Felix also appreciated how Williams spoke openly about men not having to choose between family and career in this way.

When asked what kind of support athlete moms need to navigate parenthood and competition, Felix immediately suggested childcare. He is proud to be part of an effort to bring free child care to athletes, coaches and officials at this year’s World Athletics Championships.

“I think about how challenging it was, and how expensive, when I started traveling with my daughter for competition, and flying around the world with an 8-month-old baby and going from hotel to hotel, Getting the support system to do this,” Felix said.

It was that support ability, she explained, that allowed her to return to competition in peak form.

“I think we’re seeing so many incredible examples of women who have had the best of their lives since becoming mothers,” Felix said. He said such stories should be “the norm”.

“But it requires a level of support,” she said, including the things she’s fought for, like maternity protection in contracts and child care.

Alison Felix and their 3-year-old daughter Camry with husband Kenneth Ferguson.

Hannah Peters via Getty Images

Alison Felix and their 3-year-old daughter Camry with husband Kenneth Ferguson.

Regarding work-life balance, Felix said, “There’s no balance. I try to integrate.”
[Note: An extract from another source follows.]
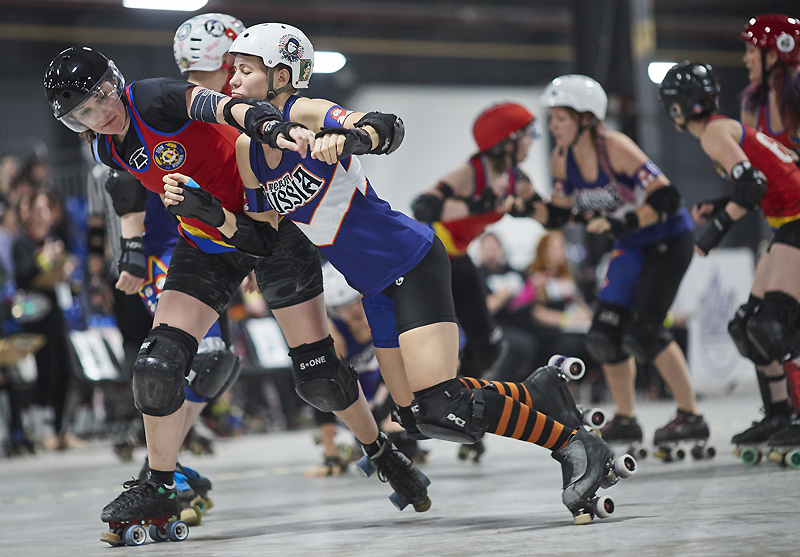
I want to click on light, so click(169, 1), click(325, 60), click(657, 72).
“For me, it’s about deciding to attend at home,” she said, explaining that she takes time off to do things like drop her daughter into gymnastics.

When her daughter sees the choices and sacrifices made by her parents, Felix hopes Camry will be inspired to “be a fighter.”

“We will all have adversity, and she certainly will. But this is how you weather that storm,” Felix said. “I really wish he could stand up for what feels right, and be confident enough to use his voice.”

For the next generation of athletes, Felix hopes they will feel able to have children “when the time is right for them based on their own families and their own preferences.”

“I thought I had to be so accomplished before I could even think about starting a family,” Felix said. “You know, it’s a lot of work, it’s really hard. But if it’s what your heart desires, you can do both.”